It’s time to talk about that awful guy you dated for way longer than you care to admit. We want the story. There’s nothing to be ashamed of. We’ve all done it. And I firmly believe that having a bad boyfriend is the key to appreciating a good one. After the jump, Frisky staffers open up about the bad boys from our dark pasts. We’re really, really happy these relationships are over. Your turn to share!
“Mine was a techie dude I dated when I was 21. I thought he was creepy for the longest time so obviously, it was a brilliant idea to date him. Let’s see, where to start? He would HANG UP THE PHONE on me if we fought. Who does that? Are we in middle school?!? He would punch the wall when he was angry. He once grabbed my hand in it and crunched it in his fist when he was upset. He earned four times as much money as I did ($80K versus $20K) and never offered to pay for anything for me when we went out. He criticized the TV shows and movies I liked to watch and in a douchey, not teasing, way. He told me I gained weight after we’d been dating a few months. He insulted my clothes all the time and we eventually broke up after we had a fight about a sweater I was wearing that he hated. He tried to weasel out of spending holidays at my parents house and always wanted to be with his family instead. He stuck up for my brother no matter what he did, despite the fact that my brother is a drug addict. And the piece de resistance: he wouldn’t introduce me to his mother or his brother. “
“My worst bad boyfriend was actually a guy I was super good friends with first. He begged me to date him, and I finally relented. But … he was terrible as a boyfriend. Really cold, but also demanding and judgmental. We broke up after I found an email he wrote about me (he left his email open on my computer), telling a friend of his “my girlfriend is a bad dresser with a stupid haircut who only eats junk food and is a bad lay that never wants to have sex.” Meanwhile, of course, he could barely get it up for longer than two minutes. For a long time, I felt totally humiliated by it, and then I realized that he should feel like a d**k, not me.”
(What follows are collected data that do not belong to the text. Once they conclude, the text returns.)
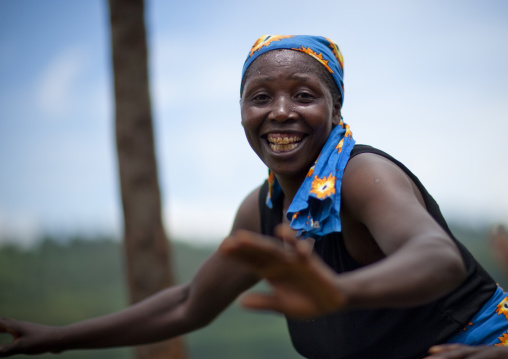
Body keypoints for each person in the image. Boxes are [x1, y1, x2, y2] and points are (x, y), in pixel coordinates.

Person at [0, 35, 506, 359]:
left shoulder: (363, 177)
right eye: (260, 97)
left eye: (304, 95)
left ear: (335, 110)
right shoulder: (260, 208)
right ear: (242, 111)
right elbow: (186, 304)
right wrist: (58, 339)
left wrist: (342, 292)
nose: (280, 112)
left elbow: (437, 257)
“Mine was an alcoholic, bisexual rocker dude that I met when I was 18. We dated three separate times over the course of many years. Every time he was a complete jerk. I should have known better. Some of his finest moments included leaving me sitting outside of his apartment in a bad neighborhood until 3 a.m. because he was out getting drunk, standing me up one night after calling to tell me he was on the way but never showing up, and my favorite … when I was over at his place one night he was drunk and started throwing his furniture out of his 10th story window. We had sex and then he kicked me out afterward. He tried to apologize to me by buying me McDonald’s french fries. What a winner! No wonder I have post-traumatic dating syndrome.”
“Mine was the guy I dated when I was 22 or 23. In retrospect, the issue was that he just wasn’t that into me. Me now would have broken up with him after two months. Me then stayed with him for about a year and a half. The first problem—he would never have sex with me. Not once. In a year and a half. And yes, I begged. He was brought up Catholic and thought he’d wait until marriage. Only he didn’t—he had lost his virginity to the girlfriend before me and told me about having lots of sex with her. I guess he didn’t deem me worthy of being the second to experience his peen? He always said bizarre stuff to my friends and family and made me cry in public multiple times. He eventually broke up with me because he ‘wouldn’t jump off a cliff for me.’ I was devastated at the time, but really it was a blessing.”
“I dated this guy in college who showed up to my house in the middle of the night because he was running to evade the cops.”
“I had a boyfriend who prioritized playing group videogames like “World of Warcraft” with his friends before bed over having sex with me. While he played he would say stuff like “You’re getting raped!” and “I’m totally raping you!” He never kept soap in his bathtub. He was also the worst workaholic I’ve ever seen in my life. I mean, seriously, he was interviewed in the New York Times about being a workaholic once. Why I thought this made him boyfriend material was beyond me. He also dumped me by taking me out to dinner and then to a coffee shop before he said we should break up.”
OK, Frisky readers—fess up! Who’s the bad boyfriend in your past?